This question should be answered using the Carseats data set.
A)Fit a multiple regression model to predict Sales using Price, Urban, and US.
library("ISLR")
?Carseats
## starting httpd help server ... done
head(Carseats)
## Sales CompPrice Income Advertising Population Price ShelveLoc Age Education
## 1 9.50 138 73 11 276 120 Bad 42 17
## 2 11.22 111 48 16 260 83 Good 65 10
## 3 10.06 113 35 10 269 80 Medium 59 12
## 4 7.40 117 100 4 466 97 Medium 55 14
## 5 4.15 141 64 3 340 128 Bad 38 13
## 6 10.81 124 113 13 501 72 Bad 78 16
## Urban US
## 1 Yes Yes
## 2 Yes Yes
## 3 Yes Yes
## 4 Yes Yes
## 5 Yes No
## 6 No Yes
str(Carseats)
## 'data.frame': 400 obs. of 11 variables:
## $ Sales : num 9.5 11.22 10.06 7.4 4.15 ...
## $ CompPrice : num 138 111 113 117 141 124 115 136 132 132 ...
## $ Income : num 73 48 35 100 64 113 105 81 110 113 ...
## $ Advertising: num 11 16 10 4 3 13 0 15 0 0 ...
## $ Population : num 276 260 269 466 340 501 45 425 108 131 ...
## $ Price : num 120 83 80 97 128 72 108 120 124 124 ...
## $ ShelveLoc : Factor w/ 3 levels "Bad","Good","Medium": 1 2 3 3 1 1 3 2 3 3 ...
## $ Age : num 42 65 59 55 38 78 71 67 76 76 ...
## $ Education : num 17 10 12 14 13 16 15 10 10 17 ...
## $ Urban : Factor w/ 2 levels "No","Yes": 2 2 2 2 2 1 2 2 1 1 ...
## $ US : Factor w/ 2 levels "No","Yes": 2 2 2 2 1 2 1 2 1 2 ...
lm.fit = lm(Sales ~ Price+Urban+US, data= Carseats)
summary(lm.fit)
##
## Call:
## lm(formula = Sales ~ Price + Urban + US, data = Carseats)
##
## Residuals:
## Min 1Q Median 3Q Max
## -6.9206 -1.6220 -0.0564 1.5786 7.0581
##
## Coefficients:
## Estimate Std. Error t value Pr(>|t|)
## (Intercept) 13.043469 0.651012 20.036 < 2e-16 ***
## Price -0.054459 0.005242 -10.389 < 2e-16 ***
## UrbanYes -0.021916 0.271650 -0.081 0.936
## USYes 1.200573 0.259042 4.635 4.86e-06 ***
## ---
## Signif. codes: 0 '***' 0.001 '**' 0.01 '*' 0.05 '.' 0.1 ' ' 1
##
## Residual standard error: 2.472 on 396 degrees of freedom
## Multiple R-squared: 0.2393, Adjusted R-squared: 0.2335
## F-statistic: 41.52 on 3 and 396 DF, p-value: < 2.2e-16
B)Provide an interpretation of each coefficient in the model. Be careful—some of the variables in the model are qualitative! when the price increases by $1000, the number of carseats sold will decrease by 54,459 The store’s sale is not affected if it is Urban or not A store in the US will sale 1200 more carseats on average, than any store that is abroad.

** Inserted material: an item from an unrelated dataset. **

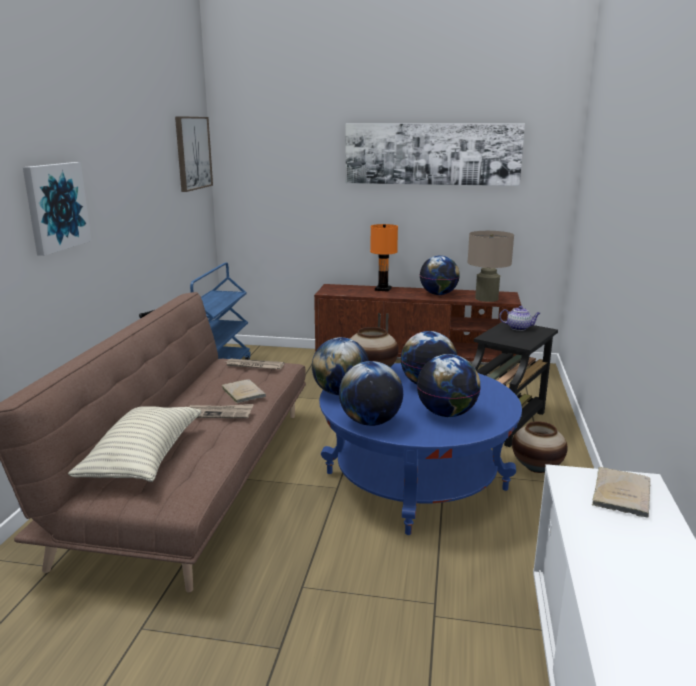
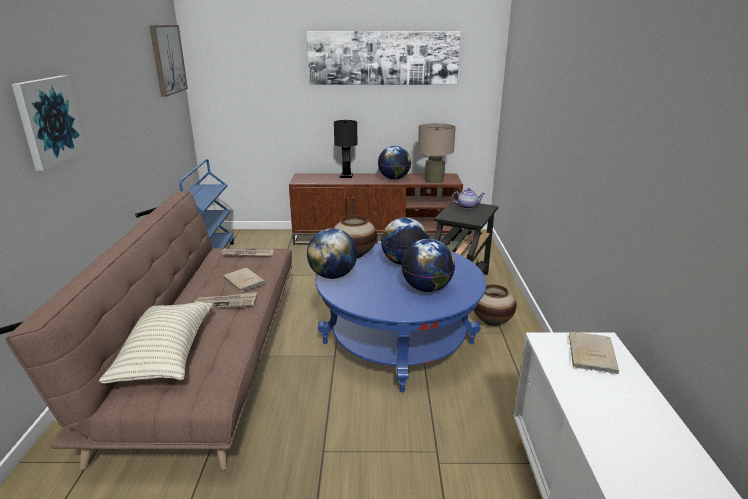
camera: 10 degrees left, 5 degrees up
globe [339,361,403,426] -> none
orange table lamp [370,224,398,292] -> black table lamp [334,120,358,178]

C)Write out the model in equation form, being careful to handle the qualitative variables properly. Sales=13.0434689+(−0.0544588)×Price+(−0.0219162)×Urban+(1.2005727)×US+ε with Urban=1 if it’s an urban location, 0 if not, and US=1 if in the US and 0 if not.
D)For which of the predictors can you reject the null hypothesis Ho : βj = 0? ‘Urban’ because it’s p-value is not statistically significant with the value of 0.936.
E)On the basis of your response to the previous question, fit a smaller model that only uses the predictors for which there is evidence of association with the outcome.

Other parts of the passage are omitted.